By 1862 German chemists had taken coca leaves brought by an Austrian scientific expedition from Peru and isolated from them an alkaloid, or nitrogen-based compound: C17H21N04. They labeled it Cocain. Today at least six million Americans keep buying it—to sniff, smoke, or inject. This brings them indescribable pleasure, unbounded energy. Often misery. Sometimes death.
Under U. S. law—and a 1961 treaty ratified by 125 nations—it is forbidden to produce cocaine, or to possess it, except for prescribed medical use. Yet such is the demand that the illicit buying and selling of it generates stupendous quantities of money—with profound effect, as we shall see, on varied people far beyond the coca planters and cocaine consumers. On Colombian guerrillas, say, and top political leaders across the Caribbean, on international bankers and American inner-city teenagers. Cocaine money means economic growth for entire regions in Peru, economic survival for Bolivia. For some individuals, it is said, billions of dollars. For some, murder most gruesome. . . .

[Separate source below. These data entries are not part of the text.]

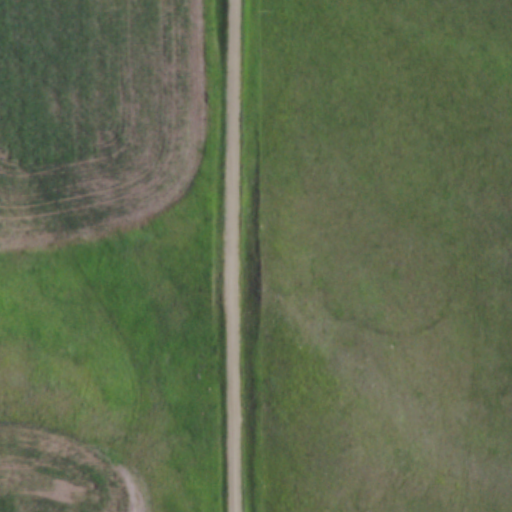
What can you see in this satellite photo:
road: (225, 256)
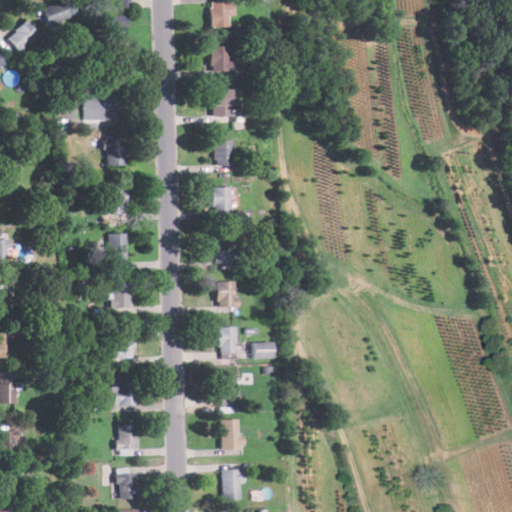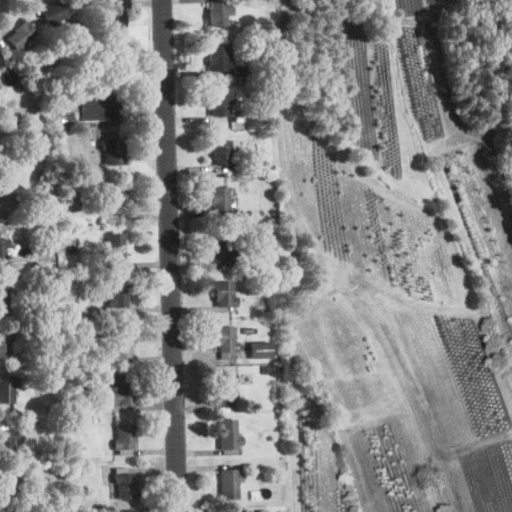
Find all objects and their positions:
building: (124, 3)
building: (58, 11)
building: (219, 12)
building: (217, 14)
building: (113, 21)
building: (20, 35)
building: (20, 36)
building: (217, 58)
building: (218, 58)
building: (0, 61)
building: (1, 63)
building: (218, 102)
building: (219, 103)
building: (95, 106)
building: (99, 106)
building: (112, 150)
building: (221, 151)
building: (112, 152)
building: (222, 152)
building: (218, 198)
building: (113, 200)
building: (114, 200)
building: (219, 200)
building: (221, 246)
building: (115, 247)
building: (115, 248)
building: (224, 248)
building: (3, 250)
building: (4, 252)
road: (169, 255)
building: (224, 293)
building: (225, 293)
building: (118, 294)
building: (118, 294)
building: (3, 303)
building: (4, 303)
building: (226, 338)
building: (225, 339)
building: (5, 343)
building: (5, 344)
building: (121, 344)
building: (120, 345)
building: (260, 349)
building: (261, 349)
building: (120, 388)
building: (7, 389)
building: (122, 389)
building: (224, 389)
building: (224, 389)
building: (7, 390)
building: (228, 434)
building: (228, 434)
building: (8, 438)
building: (124, 438)
building: (123, 439)
building: (5, 443)
building: (123, 482)
building: (230, 482)
building: (7, 484)
building: (230, 484)
building: (125, 485)
building: (7, 486)
building: (125, 510)
building: (126, 511)
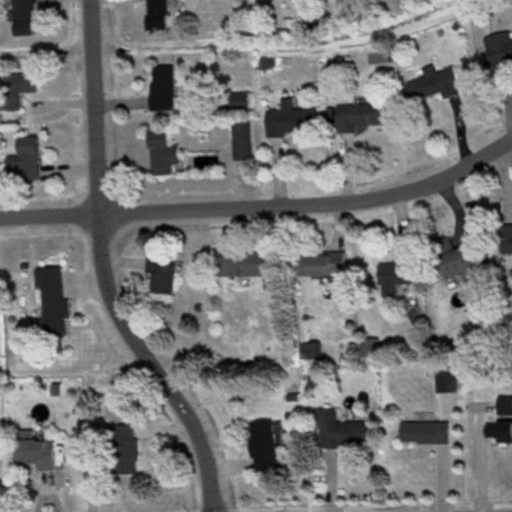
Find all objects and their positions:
building: (156, 14)
building: (22, 17)
building: (500, 50)
building: (434, 83)
building: (162, 86)
building: (14, 87)
building: (239, 101)
building: (361, 114)
building: (291, 118)
building: (242, 137)
building: (162, 151)
building: (25, 157)
road: (262, 207)
building: (506, 237)
building: (456, 258)
building: (322, 263)
building: (245, 264)
building: (397, 268)
road: (100, 269)
building: (162, 273)
building: (52, 301)
building: (369, 346)
building: (504, 403)
building: (341, 429)
building: (424, 430)
building: (498, 430)
road: (170, 436)
building: (262, 444)
building: (124, 448)
building: (35, 451)
building: (126, 458)
building: (39, 463)
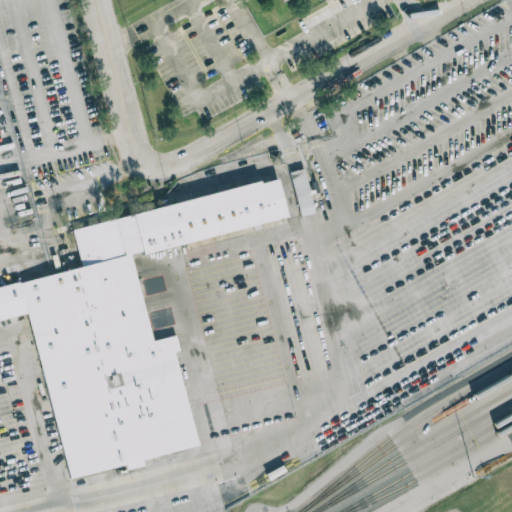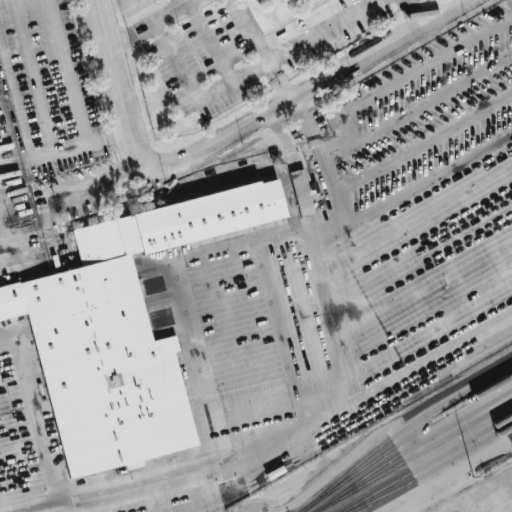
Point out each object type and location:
building: (278, 0)
road: (419, 12)
road: (156, 24)
road: (216, 41)
road: (260, 50)
road: (287, 50)
road: (175, 63)
road: (67, 72)
road: (120, 85)
road: (310, 89)
road: (44, 116)
road: (285, 140)
road: (317, 146)
road: (343, 147)
building: (301, 192)
road: (301, 193)
road: (310, 225)
building: (122, 331)
road: (329, 333)
road: (198, 378)
road: (374, 416)
road: (36, 419)
railway: (477, 429)
railway: (414, 456)
railway: (426, 463)
road: (134, 487)
road: (61, 509)
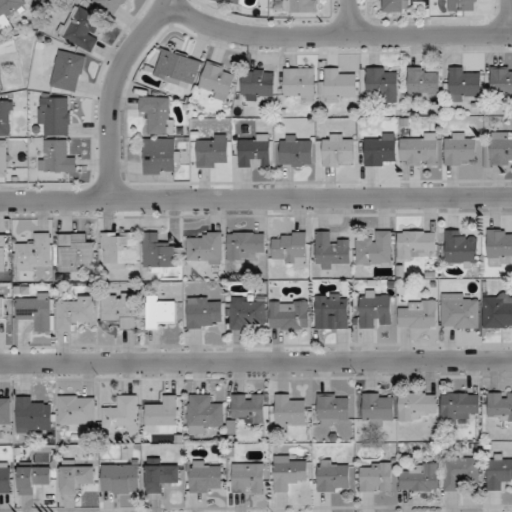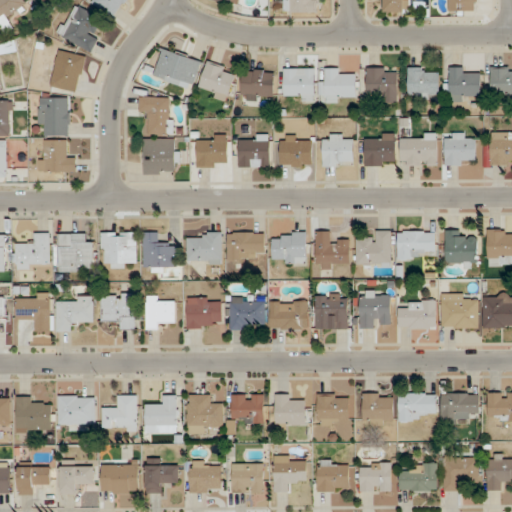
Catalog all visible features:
building: (230, 1)
building: (111, 5)
building: (301, 5)
building: (461, 5)
building: (397, 6)
building: (8, 13)
road: (349, 17)
road: (510, 17)
building: (81, 28)
road: (337, 35)
building: (178, 68)
building: (68, 71)
building: (1, 80)
building: (218, 80)
building: (501, 81)
building: (383, 82)
building: (424, 83)
building: (465, 83)
building: (257, 84)
building: (300, 84)
building: (341, 85)
road: (113, 91)
building: (158, 114)
building: (55, 116)
building: (6, 117)
building: (501, 146)
building: (460, 148)
building: (380, 149)
building: (422, 149)
building: (254, 150)
building: (297, 150)
building: (212, 151)
building: (338, 151)
building: (160, 156)
building: (57, 157)
building: (3, 158)
road: (256, 199)
building: (415, 243)
building: (247, 244)
building: (500, 246)
building: (205, 247)
building: (120, 248)
building: (291, 248)
building: (376, 249)
building: (461, 249)
building: (332, 251)
building: (3, 252)
building: (34, 252)
building: (76, 252)
building: (159, 254)
building: (2, 305)
building: (120, 309)
building: (376, 309)
building: (461, 310)
building: (37, 311)
building: (161, 311)
building: (247, 311)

When I set out to look where i can find the best cheap apartments barcelona—and to learn who gets what out of it, and how I wondered about the lawful use of cocaine today. Well, it’s for local anesthesia. Cocaine blocks nerve conduction, causing numbness. It also constricts blood vessels; that’s why each year surgeons in the United States prefer it for some 200,000 operations involving the nose, to shut down the mass of capillaries in there. And at a hospital in my neighborhood hardly a day passes without a child in the emergency room needing stitches but frightened by that curved needle and the blood; the nice nurse will swab on a colorless liquid containing cocaine and presto —less blood, no pain.
Incidentally, in case you’ve been wondering about Coca-Cola: Yes, there’s something from the coca plant in it, and no, it isn’t cocaine. Coca leaves from Peru and Bolivia are shipped to a chemical factory in New Jersey, their cocaine is extracted for medical use, and from what’s left of them comes a flavoring agent—to go, in minuscule amounts, into the Coca-Cola enjoyed in 155 countries. Thus hundreds of millions of people around the globe are, so to speak, in touch with the coca plant. The first coca plant I see close up is a big one: From a trunk six inches thick, three slender stems rise to eight feet.